Avec une baisse de la demande aussi importante, la quantité de pétrole stockée a augmenté rapidement aux États-Unis et dans le monde entier. Les prix des marchés de l’énergie sont fixés en fonction de la localisation. Le centre de Cushing, dans l’Oklahoma (où les réservoirs de stockage appartiennent à diverses sociétés intermédiaires et à des sociétés de pipelines) est le centre de stockage de pétrole commercial le plus important des États-Unis, avec une capacité estimée à 76,1 millions de barils de pétrole. La semaine dernière, Cushing a atteint 55 millions de barils en stockage et connaît une croissance de près d’un million de barils par jour. À son rythme actuel, ils devraient être pleins à la mi-mai. Les stocks de pétrole américains au-delà de Cushing ont augmenté de 50 millions de barils au cours du mois dernier.

Ce mois-ci, il semble qu’il n’y ait pas d’acheteurs pour le contrat de mai, qui expire le mardi 21 avril.
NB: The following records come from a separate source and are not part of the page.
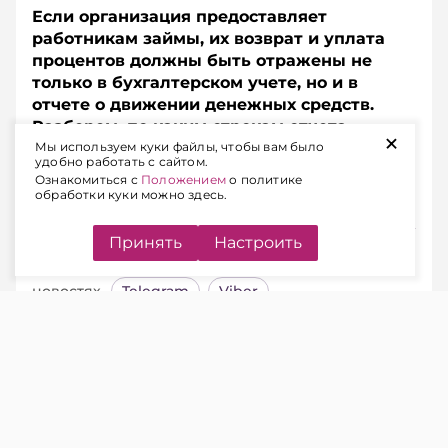
Если организация предоставляет
работникам займы, их возврат и уплата
процентов должны быть отражены не
только в бухгалтерском учете, но и в
отчете о движении денежных средств.
Разберем, по каким строкам отчета
+
показать суммы возвращенных займов и
Мы используем куки файлы, чтобы вам было
удобно работать с сайтом.
процентов, если они удерживаются из
Ознакомиться с
Положением
о политике
заработной платы работников.
обработки куки можно здесь.
Принять
Настроить
Подписывайтесь на Telegram‑канал и Viber.
Главное об экономике Беларуси — раньше, чем в
новостях
Telegram
Viber
Ситуация.
Организация предоставляет
сотрудникам займы. Возврат основного
долга и погашение процентов производятся
путем удержания из заработной платы на
основании письменных заявлений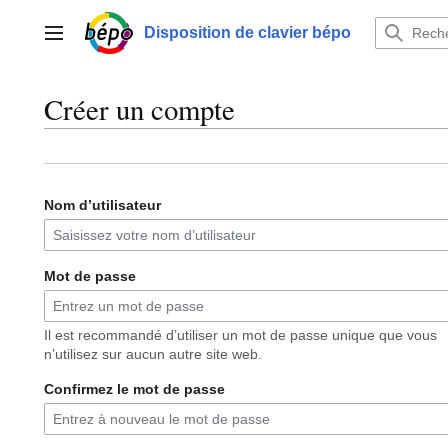
Aller
au
Disposition de clavier bépo
Menu principal
contenu
Créer un compte
Nom d’utilisateur
Mot de passe
Il est recommandé d’utiliser un mot de passe unique que vous
n’utilisez sur aucun autre site web.
Confirmez le mot de passe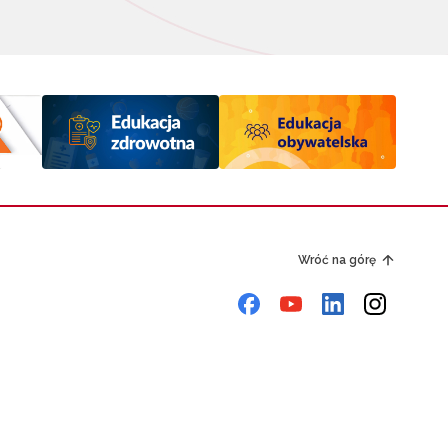
Wróć na górę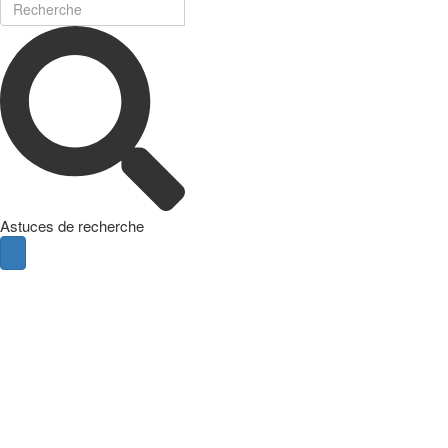
Astuces de recherche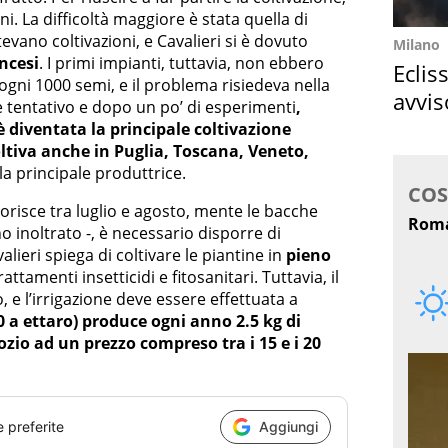
i. La difficoltà maggiore è stata quella di
tevano coltivazioni, e Cavalieri si è dovuto
Milano
ancesi
. I primi impianti, tuttavia, non ebbero
Eclis
gni 1000 semi, e il problema risiedeva nella
avvis
 tentativo e dopo un po’ di esperimenti
,
come
 diventata la principale coltivazione
ltiva anche in Puglia, Toscana, Veneto,
la principale produttrice.
fiorisce tra luglio e agosto, mente le bacche
 inoltrato -, è necessario disporre di
valieri spiega di coltivare le piantine in
pieno
attamenti insetticidi e fitosanitari. Tuttavia, il
e l’irrigazione deve essere effettuata a
0 a ettaro) produce ogni anno 2.5 kg di
zio ad un prezzo compreso tra i 15 e i 20
e preferite
Aggiungi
Les prix se sont effondrés, passant d’environ 18 dollars le baril le 17 avril à -37,63 dollars le baril, parce que les négociants n’ont pas pu trouver de raffineur ou de réservoir de stockage capable de prendre livraison. Si vous avez 100 vendeurs et seulement une poignée d’acheteurs, les prix vont chuter. Sur les marchés de l’énergie, où les systèmes physiques ne peuvent pas être facilement arrêtés, les prix peuvent devenir négatifs pour inciter les fournisseurs à cesser la production. Dans ce cas, les négociants payaient les quelques sources de demande qui se présentaient pour prendre leur contrat de pétrole.

Si les négociants n’ont pas pu trouver de stockage pour les livraisons de pétrole du mois prochain, même à des prix négatifs insondables, il est probable qu’il y aura de sévères limitations de stockage pour le mois de juin et au-delà. À moins que la demande de pétrole ne revienne rapidement, les prix risquent de s’effondrer à nouveau afin de pousser les producteurs de pétrole à arrêter la production. Appelée « fermeture », la réduction de la production peut être coûteuse et peut endommager les puits de pétrole. Les économies locales des États producteurs de pétrole connaissent déjà d’importantes pertes d’emplois et des réductions de l’assiette fiscale, et pourraient même en subir davantage.

De même, une production beaucoup plus importante que la demande pourrait submerger le stockage de pétrole au niveau mondial et faire baisser les prix du pétrole à des niveaux sans précédent dans le monde entier. Déjà, au Canada, les prix du pétrole sont constamment proches ou inférieurs à 10 dollars le baril. De nombreux pays exportateurs de pétrole dépendent des exportations de pétrole pour faire tourner leur économie et risquent de subir des bouleversements économiques.

Concrètement, l’effondrement du contrat de mai ne signifie pas que le pétrole est gratuit ou que vous pouvez être payé pour en prendre personnellement. Seul un petit nombre de contrats de mai se sont effectivement négociés à des prix inférieurs à zéro. La plupart du pétrole qui devait être livré à Cushing le mois prochain s’est négocié à des prix bien supérieurs à 20 dollars le baril. Les prix des contrats de juin et juillet restent supérieurs à 20 dollars le baril, tout comme les prix des livraisons internationales de pétrole. Néanmoins, les signes annonciateurs des marchés pétroliers à venir sont pour le moins inquiétants.